II. L’INFLATION, SA RÉALITE !
Et à propos, avant de voir les conséquences sur la revalorisation, trois choses qui surprennent.
1) L’inflation « constante »
Une bonne partie de la population – dont les enseignants – ne se rendent pas forcément compte des conséquences qu’à déjà cette forte inflation, et de celles qu’elle aura sur le porte-monnaie. Ne se rendent pas compte que, en étant revalorisé de 3,5 % quand l’inflation est de plus de 6 % sur un an, et surtout continue, cela engendre des pertes de plus en plus importantes en pouvoir d’achat.
Et la communication n’aide pas forcément, elle peut même être trompeuse, sans que cela soit forcément voulu : par exemple, si on vous dit tous les mois que l’inflation est de 6 %, même si une bonne partie savent qu’il s’agit de l’inflation sur une année glissante, une bonne partie ne se rend pas compte que, si la valeur reste la même, cela signifie que l’inflation … continue à augmenter !

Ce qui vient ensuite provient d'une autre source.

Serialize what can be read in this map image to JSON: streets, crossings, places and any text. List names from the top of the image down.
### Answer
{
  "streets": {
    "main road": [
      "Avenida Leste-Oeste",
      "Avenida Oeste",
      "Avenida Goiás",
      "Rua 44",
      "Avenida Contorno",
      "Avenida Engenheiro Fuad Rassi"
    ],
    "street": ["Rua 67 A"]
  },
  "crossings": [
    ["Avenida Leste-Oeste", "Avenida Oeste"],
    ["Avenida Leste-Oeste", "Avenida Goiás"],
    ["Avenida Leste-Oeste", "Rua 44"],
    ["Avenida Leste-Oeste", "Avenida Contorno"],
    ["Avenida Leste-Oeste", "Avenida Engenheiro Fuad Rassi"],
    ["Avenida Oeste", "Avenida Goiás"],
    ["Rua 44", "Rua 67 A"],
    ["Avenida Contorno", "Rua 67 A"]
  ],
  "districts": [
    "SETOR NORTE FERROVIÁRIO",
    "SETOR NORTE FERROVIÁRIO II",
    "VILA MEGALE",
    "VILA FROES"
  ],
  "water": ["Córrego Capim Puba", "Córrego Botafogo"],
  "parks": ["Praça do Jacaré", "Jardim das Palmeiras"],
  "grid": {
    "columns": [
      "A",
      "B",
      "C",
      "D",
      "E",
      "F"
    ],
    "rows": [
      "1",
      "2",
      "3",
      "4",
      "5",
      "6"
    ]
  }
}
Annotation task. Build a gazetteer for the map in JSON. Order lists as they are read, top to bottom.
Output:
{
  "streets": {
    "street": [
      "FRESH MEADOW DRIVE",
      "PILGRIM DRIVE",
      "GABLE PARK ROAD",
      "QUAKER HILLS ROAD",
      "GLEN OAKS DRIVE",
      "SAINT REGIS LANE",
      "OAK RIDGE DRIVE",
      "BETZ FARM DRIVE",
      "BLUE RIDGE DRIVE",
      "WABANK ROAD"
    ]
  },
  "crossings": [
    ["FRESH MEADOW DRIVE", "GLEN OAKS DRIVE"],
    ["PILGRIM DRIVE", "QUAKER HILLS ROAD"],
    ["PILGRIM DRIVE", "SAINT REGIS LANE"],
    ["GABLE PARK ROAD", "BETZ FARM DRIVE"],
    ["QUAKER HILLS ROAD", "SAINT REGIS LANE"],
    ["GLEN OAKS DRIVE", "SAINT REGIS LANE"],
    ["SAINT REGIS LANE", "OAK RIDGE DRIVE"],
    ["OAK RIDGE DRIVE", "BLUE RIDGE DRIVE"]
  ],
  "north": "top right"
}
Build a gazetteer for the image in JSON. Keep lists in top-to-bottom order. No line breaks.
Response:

Petite explication mathématique :
Soit une inflation de 6 % année glissante, donc sur les 12 derniers mois. Et supposons que cette inflation est le résultat d’une inflation mensuelle ( Im) constante. Cela signifie alors que (1 + Im)12 =1,06.
Soit Im = 0,5 % environ.
Cette annonce constante de « 6 % d’inflation » tous les mois signifierait donc une continuation de l’inflation à hauteur d’environ 0,5 % tous les mois … et ce n’est pas rien !
Si on entendait cela une année supplémentaire, donc une inflation de 2 années complètes, cela signifierait que l’inflation aura été de 1,06²-1 = 12,36 % d’inflation … environ car avec l’hypothèse de départ.
Bref, attention à ne pas innocemment s’habituer à cette annonce constante depuis quelques mois …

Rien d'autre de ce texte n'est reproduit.